Remember when Jose Mourinho said that last season's second place finish with this United side was the greatest achievement of his decorated managerial career? We all laughed, but now it appears that he really was right after all. I've given up trying to work out what's going on at this football club of ours. For three glorious months, three wonderful months when United threw off the self-imposed shackles to return to the halycon days of yesteryear, everything was rosy in the Old Trafford garden. Fans, players, management and board living side by side in perfect harmony.
Feeding off the Ole Gunnar Solskjaer feelgood factor and revitalised by the Midas touch of the Baby faced assassin, United could do no wrong. Nine successive wins, an unbeaten run of eleven games and players arising from their slumber to cut a swaggering swathe through all comers both at home and in Europe. Tottenham, Arsenal and Chelsea all fell under the spell of our caretaker manager, and PSG were sent packing against almost impossible odds on one of the greatest night's in United's long and proud history. Ole was at the wheel and it was the best we had felt as Reds for many a year.
If the miraculous events of the Parc des Princes presented me - and I'm sure many other Reds - with the recent zenith of our United supporting lives then what happened on Sunday at Goodison Park was the nadir. It takes some doing to pick out the low points from the last ten years of perjury, but this was surely it. Anyone can get beat, but what you simply cannot do is get beat by giving up. By not even trying. By stabbing your manager, and 650 million United fans worldwide, squarely between the shoulder blades. Work rate and effort cannot drop below the minimum standard expected of any United player. No one should ever lose 4-0 at Everton. Since Ole Gunnar Solskjaer got the permanent gig 24 days ago (and even in his last game as temporary boss in the FA Cup at Wolves), we have gone back to the dark days of the moribund Mourinho. But why? It is a question that no one really knows the answer to, probably not even Solskjaer himself. Was his sensational run as interim boss just incredibly lucky? Was it having a fully fit squad to choose from, a happy team with no worries over loss of form or contract shenanigans? Was it the players throwing off the shackles and reinventing themselves with a point to prove playing under the positive guidance of a bona fide club legend? Or maybe Paul Ince's notion that merely not having Mourinho there any more was a weight off the shoulders? Or a combination of all of the above.
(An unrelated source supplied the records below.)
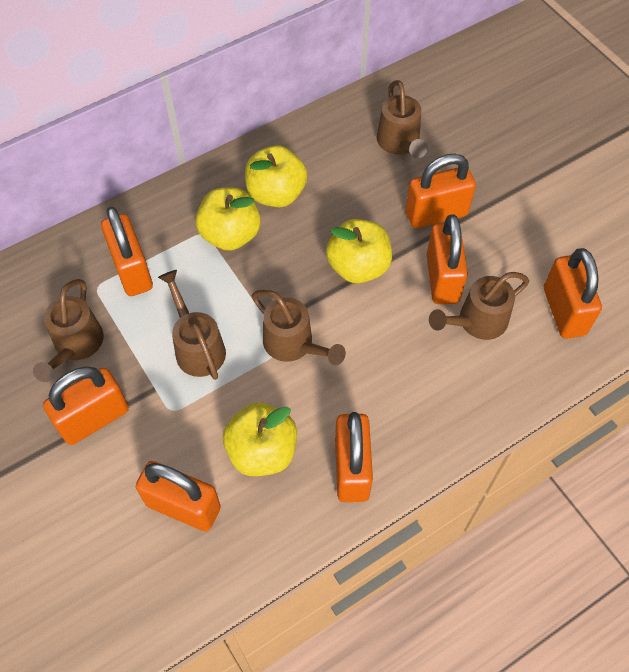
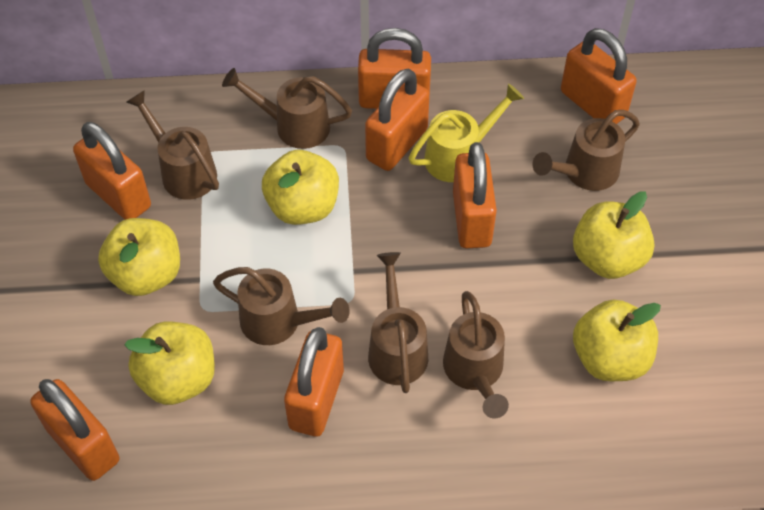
brown watering can: [33,279,104,382] [158,270,226,380] [252,290,346,365] [376,80,427,158] [429,272,529,340] = 5 -> [126,90,219,200] [213,267,350,345] [222,68,352,149] [368,252,428,393] [443,291,509,418] [532,110,640,191] = 6
yellow apple: [195,187,261,251] [223,403,297,476] [245,145,308,207] [326,219,392,283] = 4 -> [98,218,180,296] [124,322,215,405] [262,150,339,225] [573,191,655,279] [573,300,661,381] = 5
yellow watering can: none = 0 -> [409,83,524,182] = 1

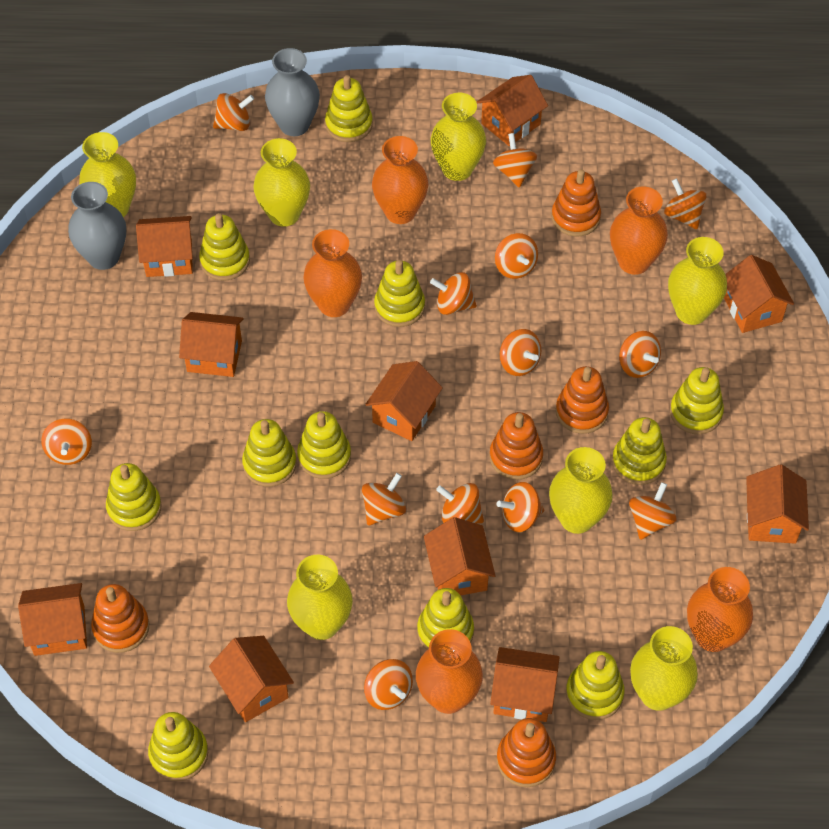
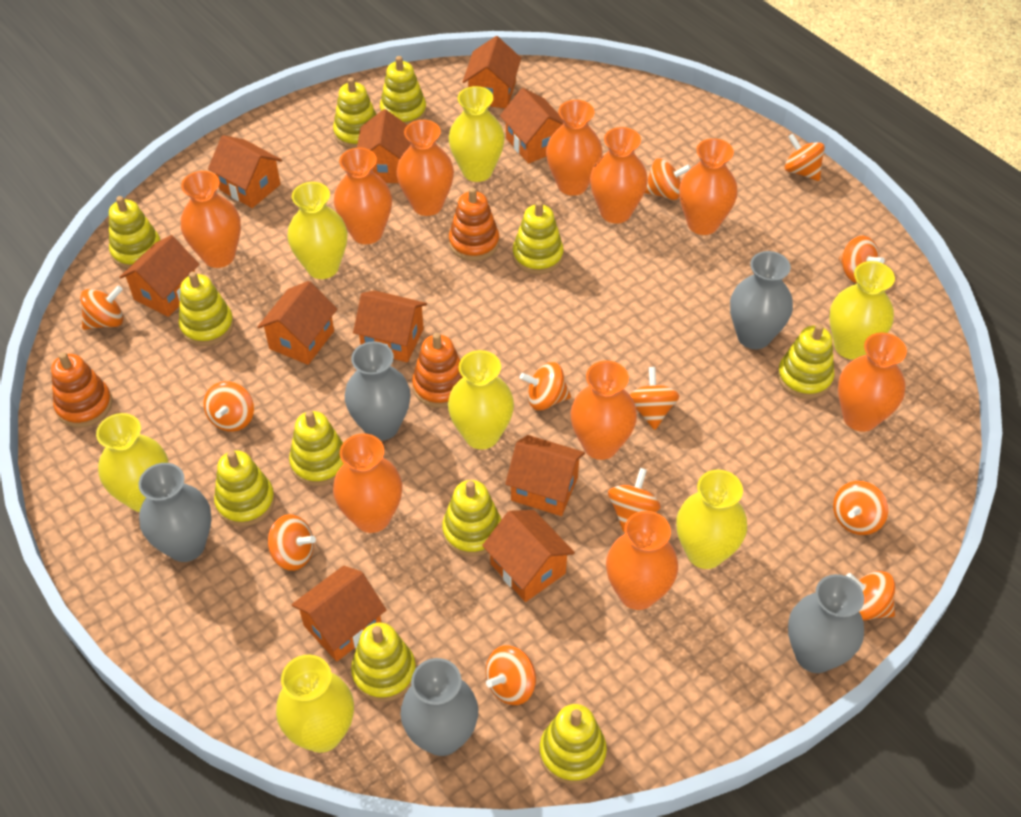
grey vase: [68,182,126,270] [265,48,320,136] = 2 -> [138,463,211,562] [345,341,411,441] [401,658,478,756] [730,251,793,349] [788,574,864,673] = 5
orange spinning top: [41,419,92,465] [213,93,254,131] [362,473,406,526] [364,659,413,710] [430,272,477,315] [436,483,484,524] [493,133,537,188] [495,233,538,279] [497,482,544,532] [500,329,541,376] [619,331,661,378] [629,482,676,540] [664,178,706,229] = 13 -> [80,286,123,330] [203,381,254,432] [268,514,316,571] [486,645,536,705] [520,362,571,410] [608,468,661,533] [629,367,679,430] [645,158,691,200] [785,134,825,181] [833,481,888,535] [839,236,885,283] [846,571,895,621] = 12
orange stacking toy: [91,584,149,653] [489,412,543,480] [497,718,556,787] [551,169,601,236] [556,366,609,434] = 5 -> [51,352,112,428] [412,333,463,408] [449,187,499,261] = 3
orange vase: [303,229,362,317] [372,136,429,224] [416,629,483,714] [610,186,668,275] [687,567,753,652] = 5 -> [181,171,241,268] [333,434,402,533] [334,148,392,244] [397,120,454,216] [546,100,603,196] [570,361,637,460] [590,127,648,224] [606,511,678,610] [679,138,738,235] [838,333,907,432] = 10

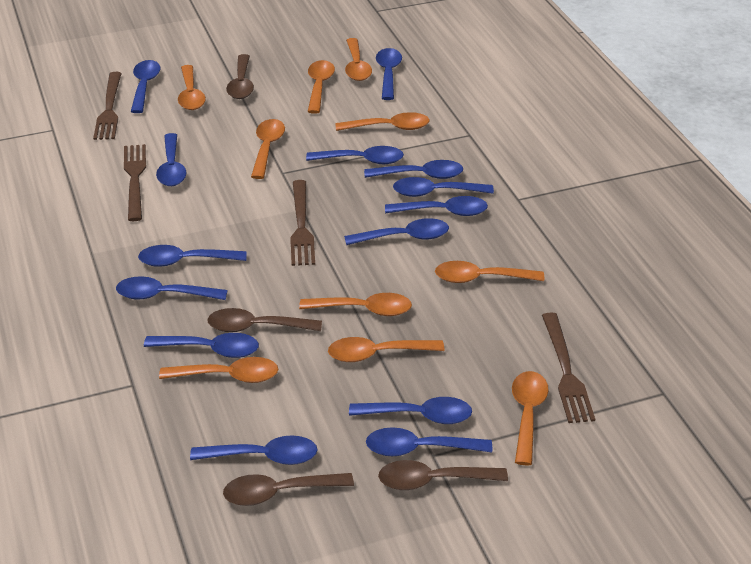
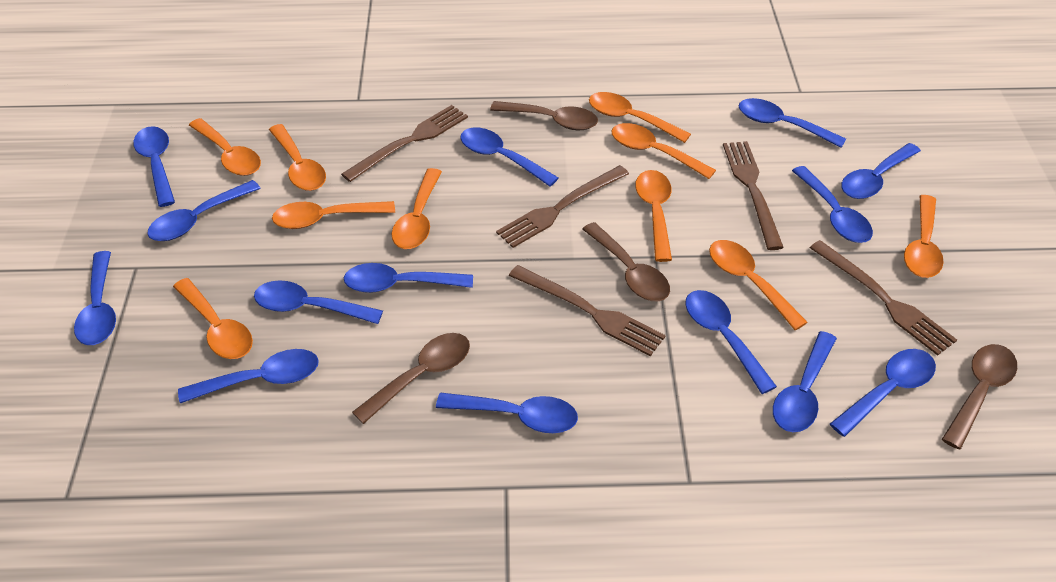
brown fork: [93,72,122,140] [124,144,146,221] [290,180,315,266] [542,312,595,423] = 4 -> [341,105,468,182] [496,165,629,248] [509,265,666,356] [723,141,784,250] [810,240,957,356] = 5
Whatever the reason, something has happened that has seen a steady dip in first results, then performances, since Solskjaer was announced as boss on a full time basis. Ole's at the wheel? He is, but on a road that is leading nowhere. Previously flawless, Ole's inexperience is coming to the fore and selection and tactical errors have crept in. The players have reverted back to their old ways. The Barcelona aggregate loss was just about acceptable, and an argument can be made that, even in defeat, the Reds have not been playing badly. But on a ground where David Moyes was sacked five years ago to the day, United were limp, lifeless and woefully abject.
It was clear that the plethora of problems that eventually proved too much even for Mourinho never went away, instead bubbling menacingly under the surface waiting to be exposed and rear their ugly heads again.
It is just Solskjaer's luck that at the moment he is looking ill equipped to deal with them.